Copy the lines below, substituting "Division" for every occurrence of "Conference" and changing nothing else. Leave the pictures out of your answer.

****************

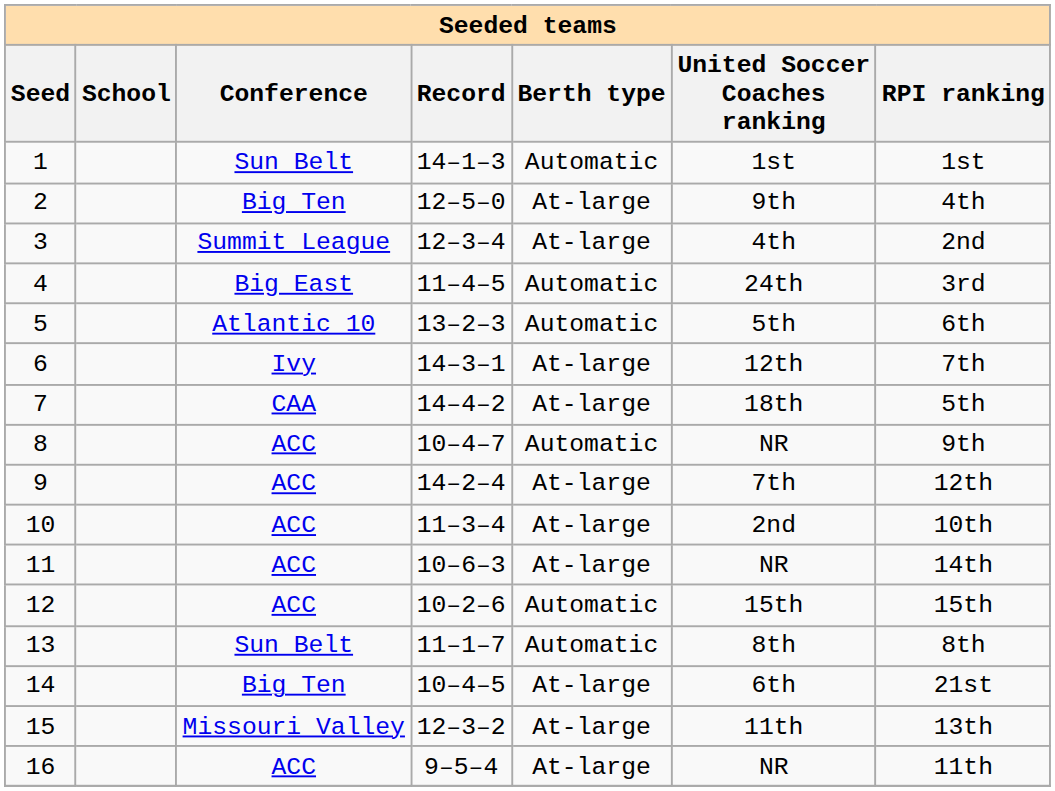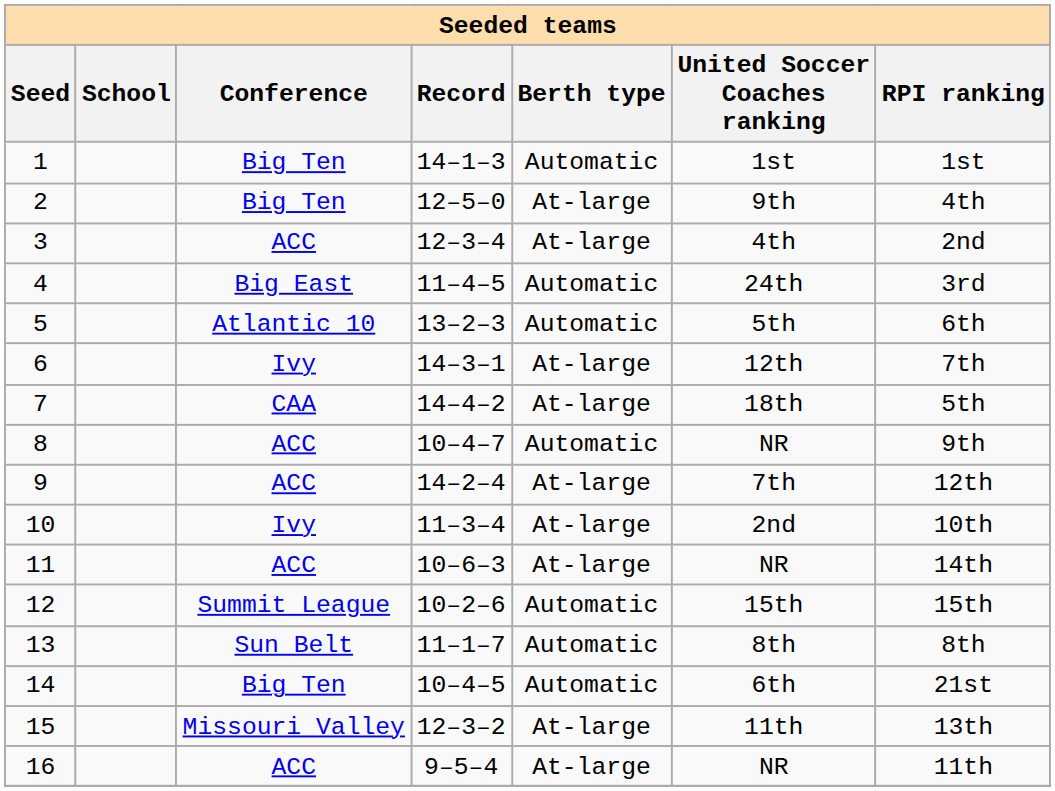1 | Conference: Sun Belt -> Big Ten
3 | Conference: Summit League -> ACC
10 | Conference: ACC -> Ivy
12 | Conference: ACC -> Summit League
14 | Berth type: At-large -> Automatic
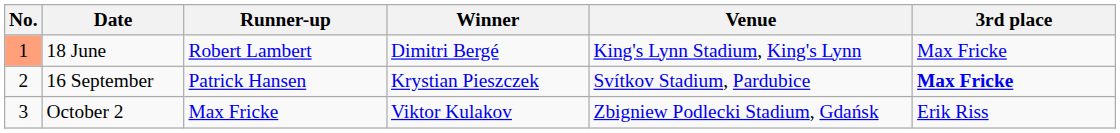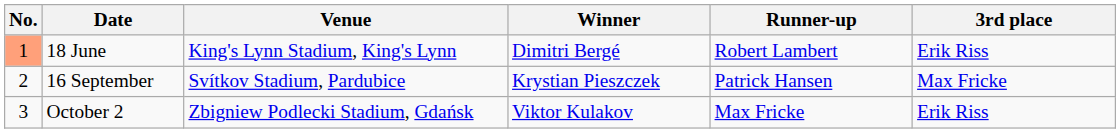columns swapped: Venue <-> Runner-up
18 June | 3rd place: Max Fricke -> Erik Riss
16 September | 3rd place: bold -> normal
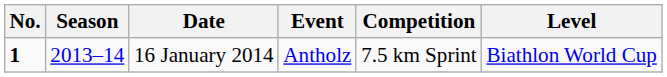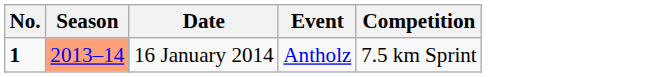- column: Level | Biathlon World Cup
16 January 2014 | Season: no background -> lightsalmon background
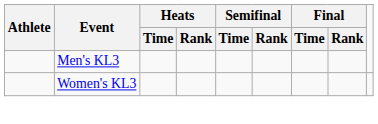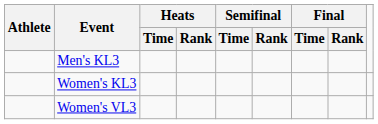+ row: Women's VL3
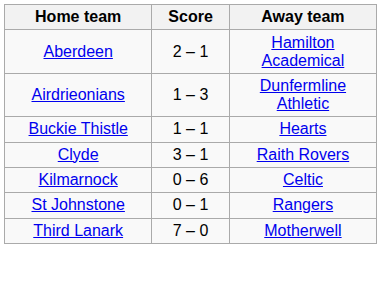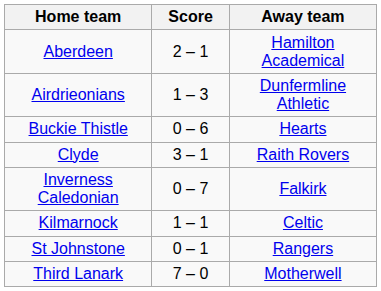Buckie Thistle | Score: 1 – 1 -> 0 – 6
+ row: Inverness Caledonian | 0 – 7 | Falkirk
Kilmarnock | Score: 0 – 6 -> 1 – 1
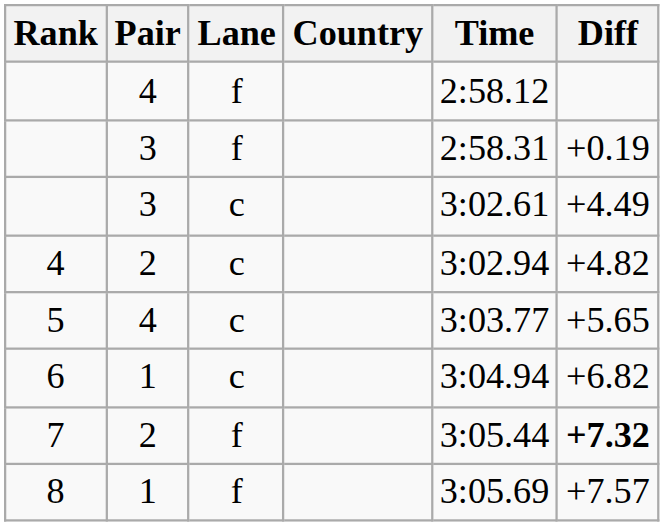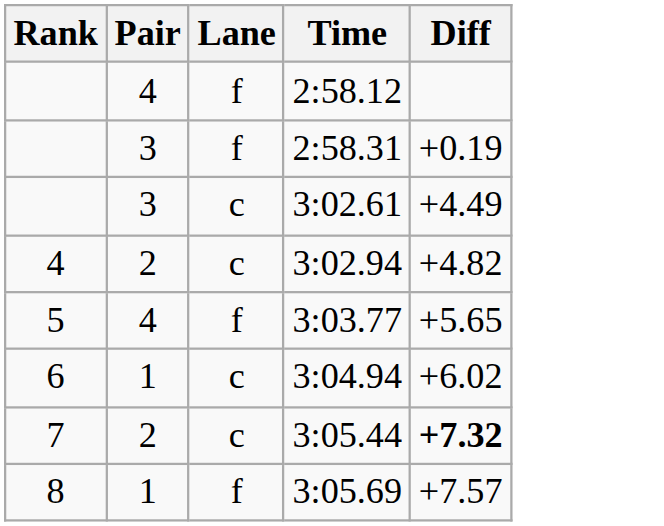- column: Country
5 | Lane: c -> f
6 | Diff: +6.82 -> +6.02
7 | Lane: f -> c
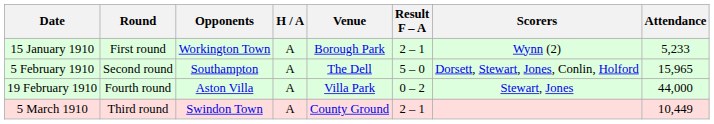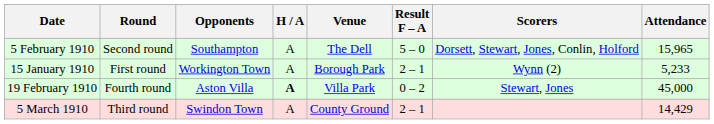rows swapped: 15 January 1910 <-> 5 February 1910
19 February 1910 | H / A: normal -> bold
19 February 1910 | Attendance: 44,000 -> 45,000
5 March 1910 | Attendance: 10,449 -> 14,429
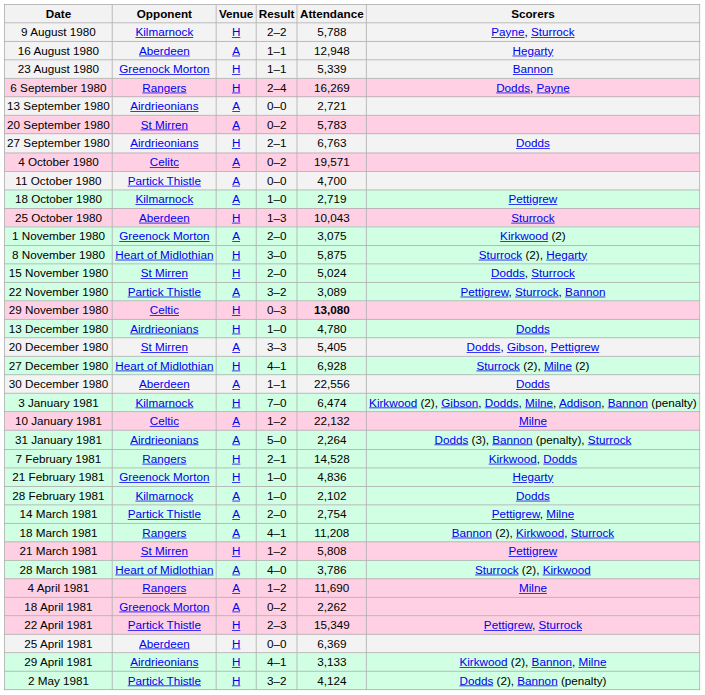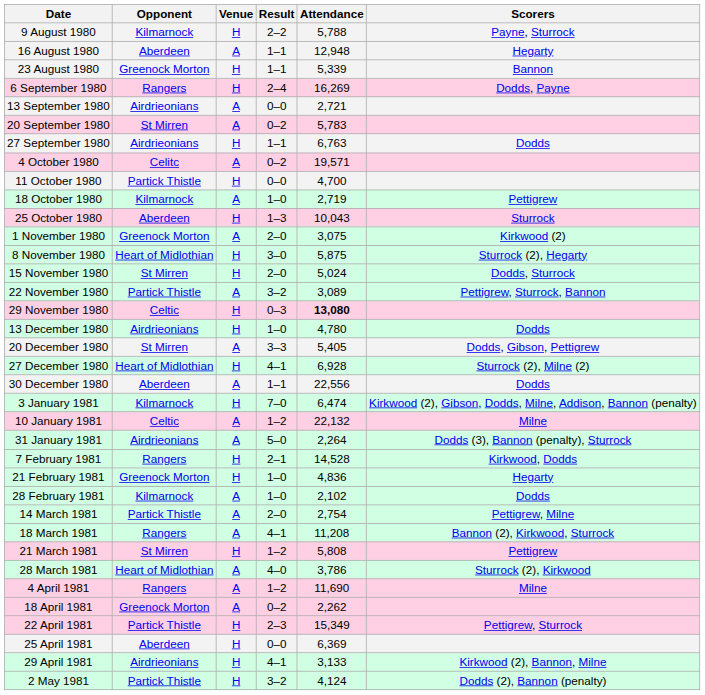27 September 1980 | Result: 2–1 -> 1–1
11 October 1980 | Venue: A -> H
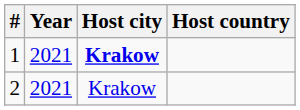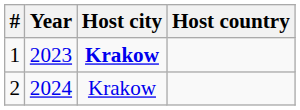1 | Year: 2021 -> 2023
2 | Year: 2021 -> 2024
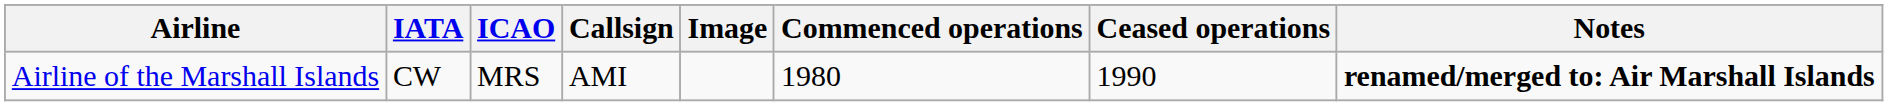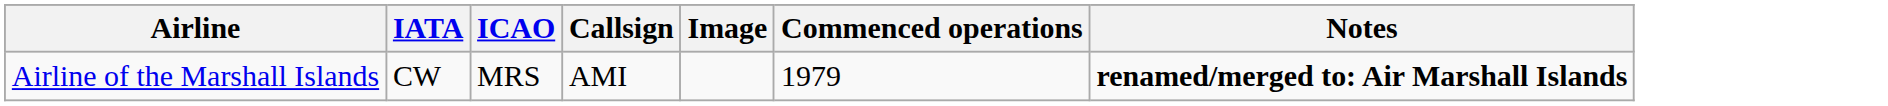- column: Ceased operations | 1990
Airline of the Marshall Islands | Commenced operations: 1980 -> 1979
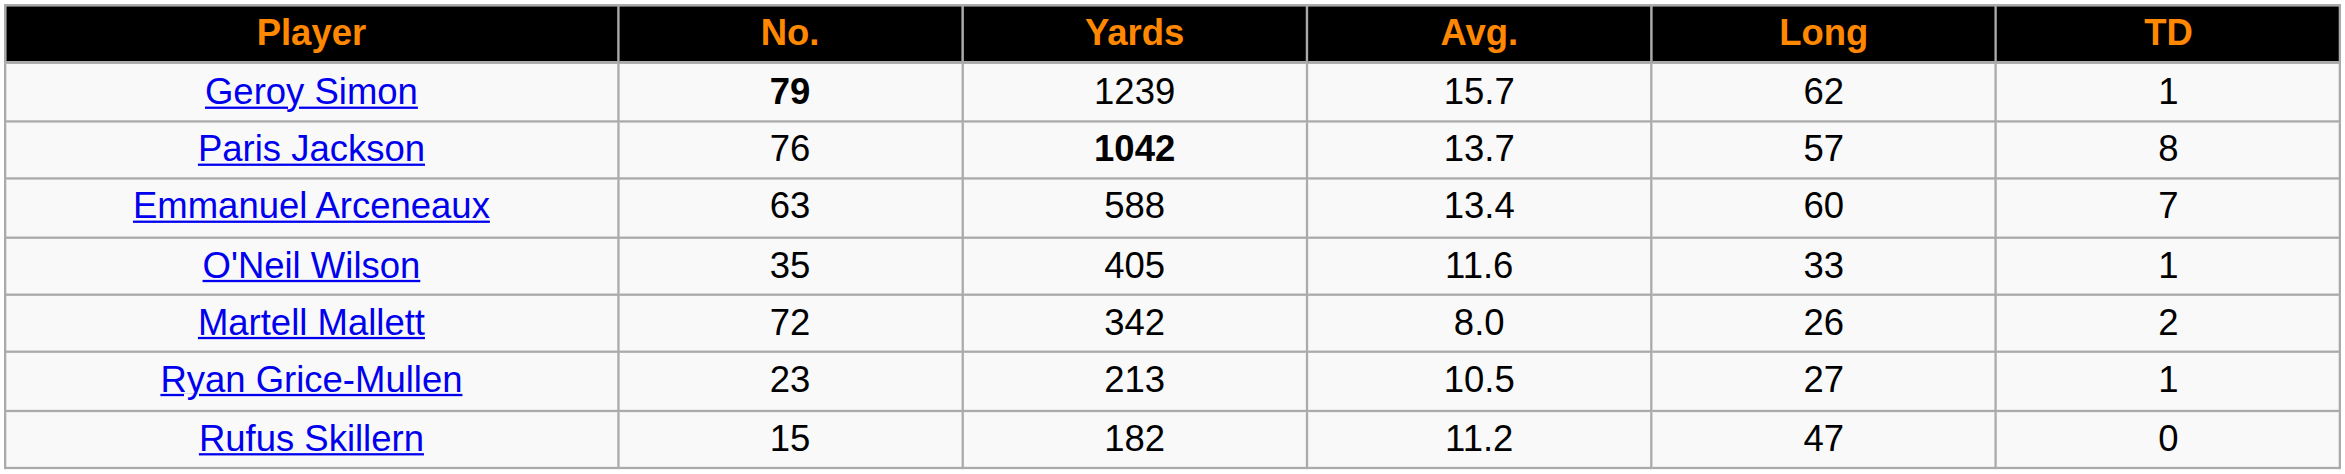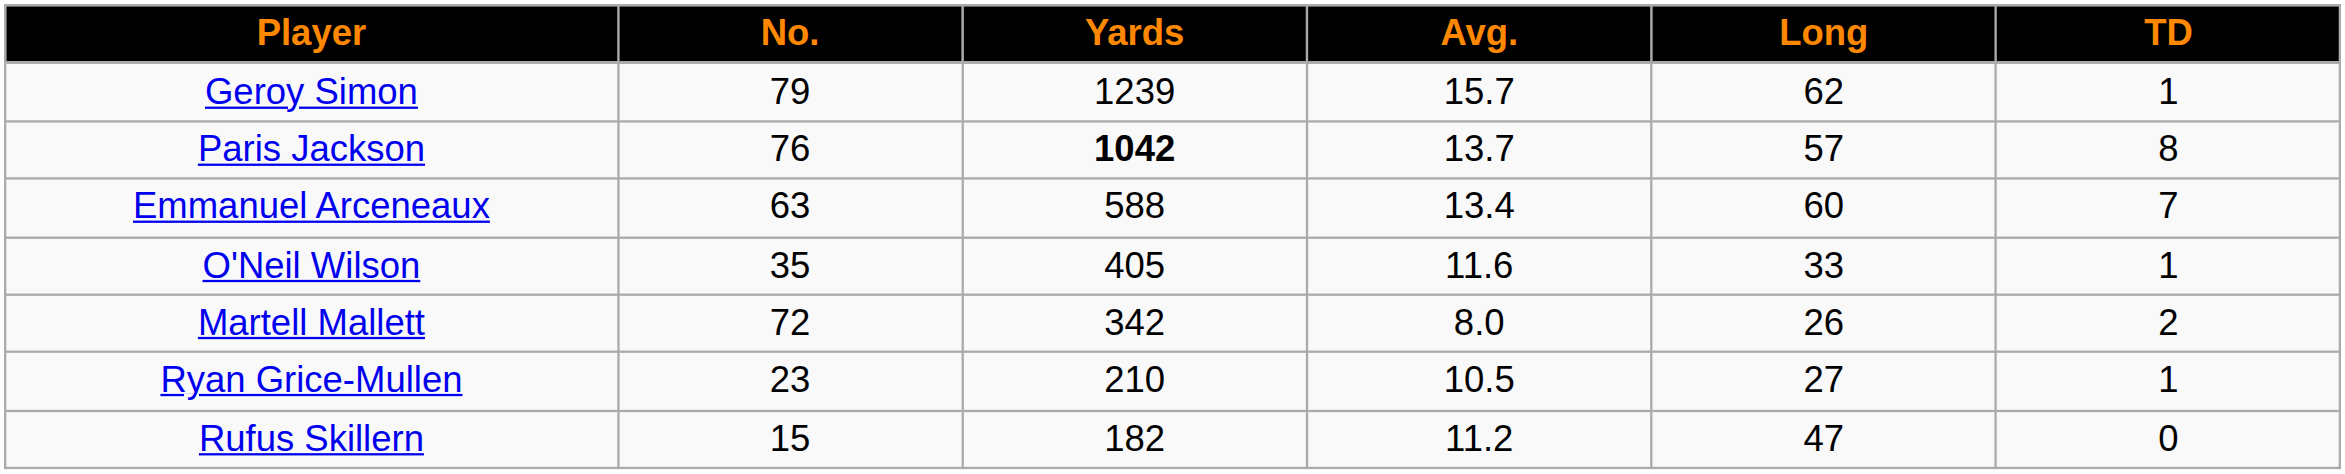Geroy Simon | No.: bold -> normal
Ryan Grice-Mullen | Yards: 213 -> 210
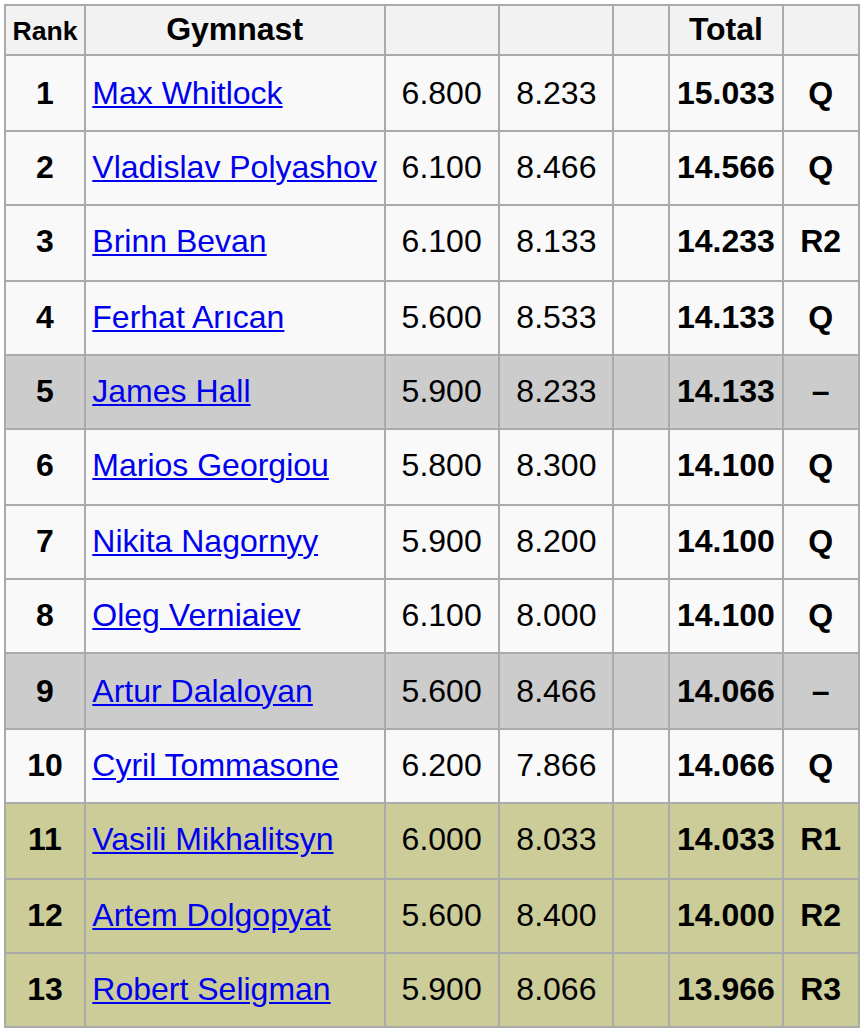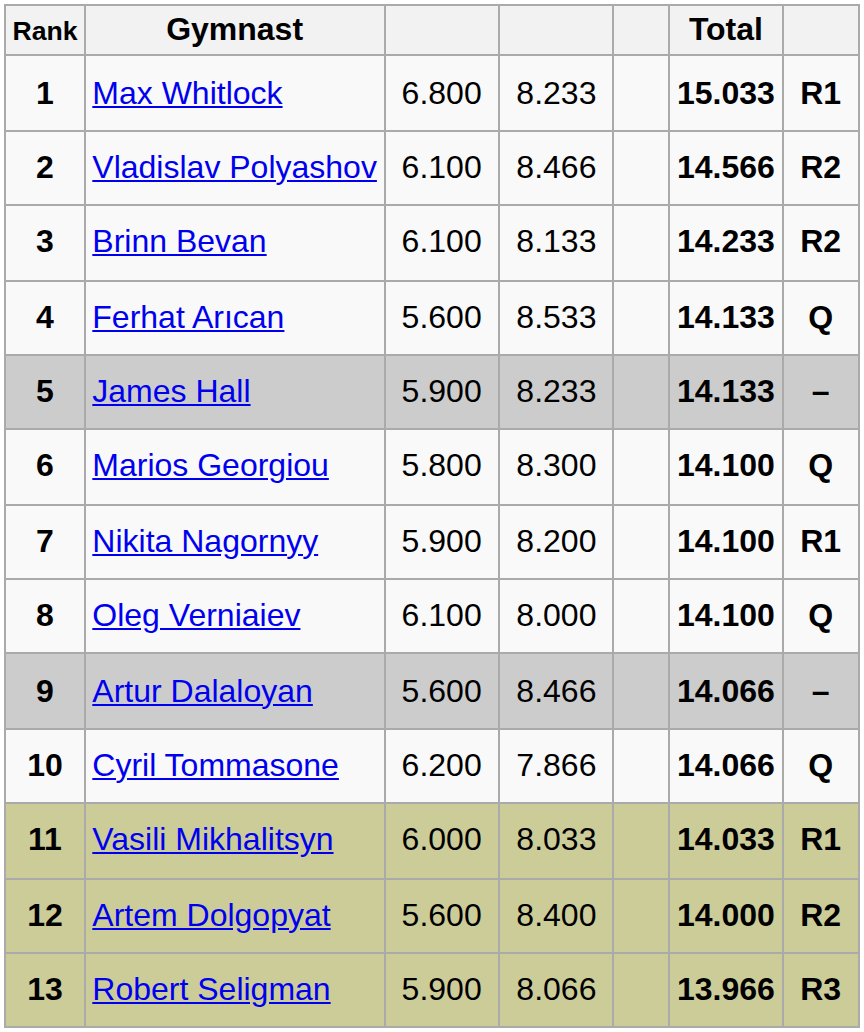Max Whitlock | column 7: Q -> R1
Vladislav Polyashov | column 7: Q -> R2
Nikita Nagornyy | column 7: Q -> R1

****************

Response to this exercise:
1 | Division: Sun Belt -> Big Ten
3 | Division: Summit League -> ACC
10 | Division: ACC -> Ivy
12 | Division: ACC -> Summit League
14 | Berth type: At-large -> Automatic
columns swapped: Venue <-> Runner-up
18 June | 3rd place: Max Fricke -> Erik Riss
16 September | 3rd place: bold -> normal
- column: Level | Biathlon World Cup
16 January 2014 | Season: no background -> lightsalmon background
+ row: Women's VL3
Buckie Thistle | Score: 1 – 1 -> 0 – 6
+ row: Inverness Caledonian | 0 – 7 | Falkirk
Kilmarnock | Score: 0 – 6 -> 1 – 1
- column: Country
5 | Lane: c -> f
6 | Diff: +6.82 -> +6.02
7 | Lane: f -> c
rows swapped: 15 January 1910 <-> 5 February 1910
19 February 1910 | H / A: normal -> bold
19 February 1910 | Attendance: 44,000 -> 45,000
5 March 1910 | Attendance: 10,449 -> 14,429
27 September 1980 | Result: 2–1 -> 1–1
11 October 1980 | Venue: A -> H
1 | Year: 2021 -> 2023
2 | Year: 2021 -> 2024
- column: Ceased operations | 1990
Airline of the Marshall Islands | Commenced operations: 1980 -> 1979
Geroy Simon | No.: bold -> normal
Ryan Grice-Mullen | Yards: 213 -> 210
Max Whitlock | column 7: Q -> R1
Vladislav Polyashov | column 7: Q -> R2
Nikita Nagornyy | column 7: Q -> R1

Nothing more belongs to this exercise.